Content starts
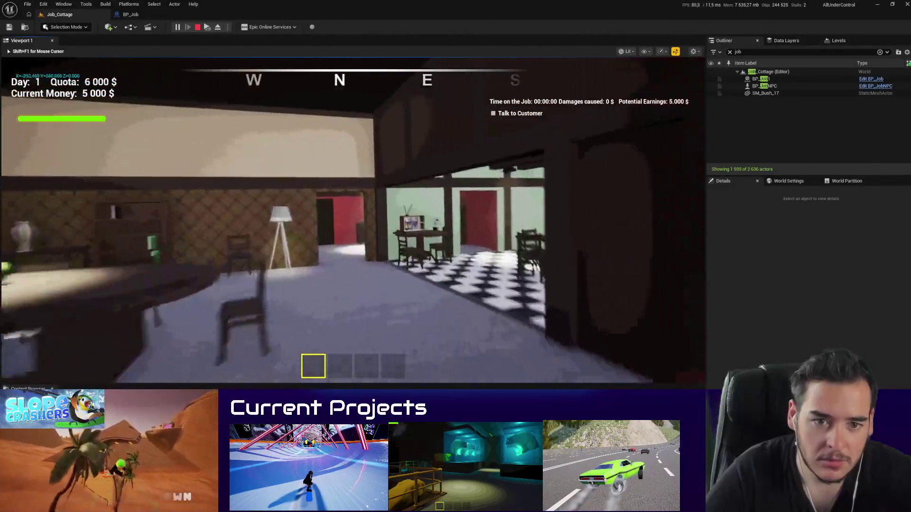
key(w)
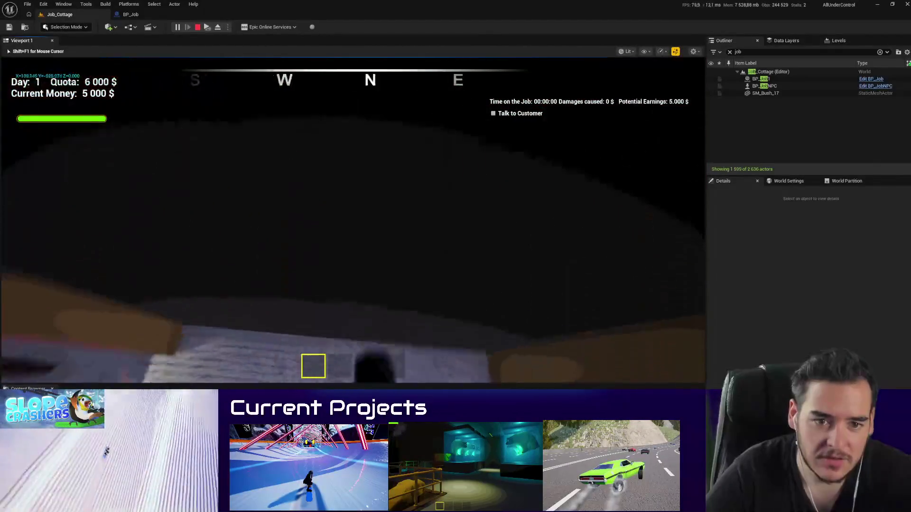
key(Escape)
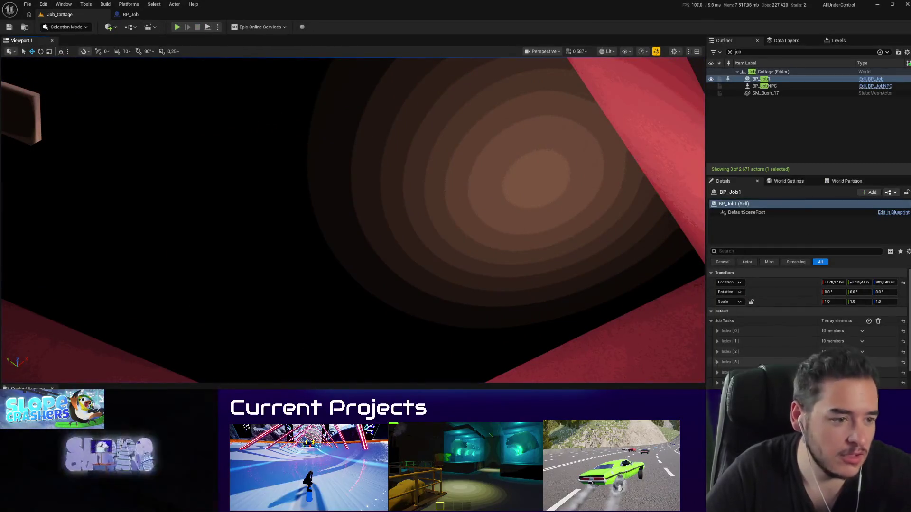
Step: Move the editor camera to the bedroom doorway and play the level again
key(s)
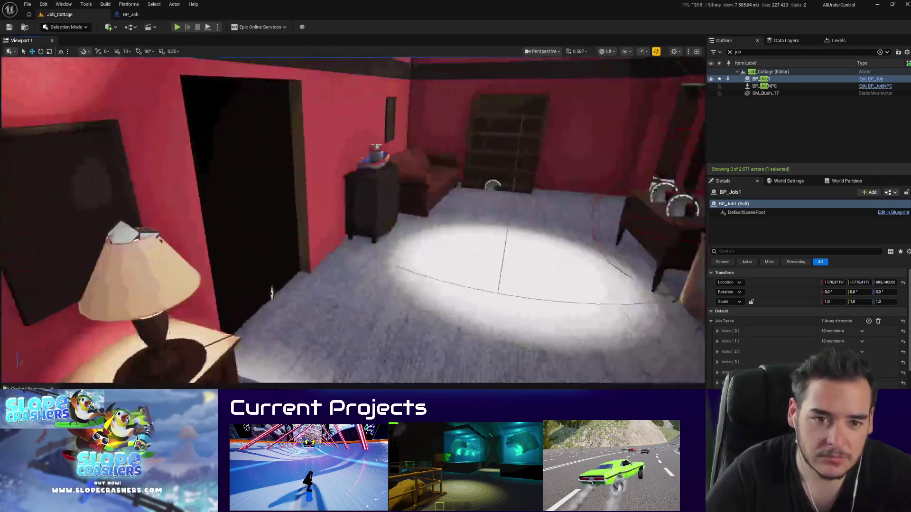
drag(335, 163, 294, 142)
Content ends
» **WORK ORDER**
Apart from the pictures, every line of the material above is to be returned word for word.

» **RESULT OF THIS TASK**
key(w)
key(Escape)
Step: Move the editor camera to the bedroom doorway and play the level again
key(s)
drag(335, 163, 294, 142)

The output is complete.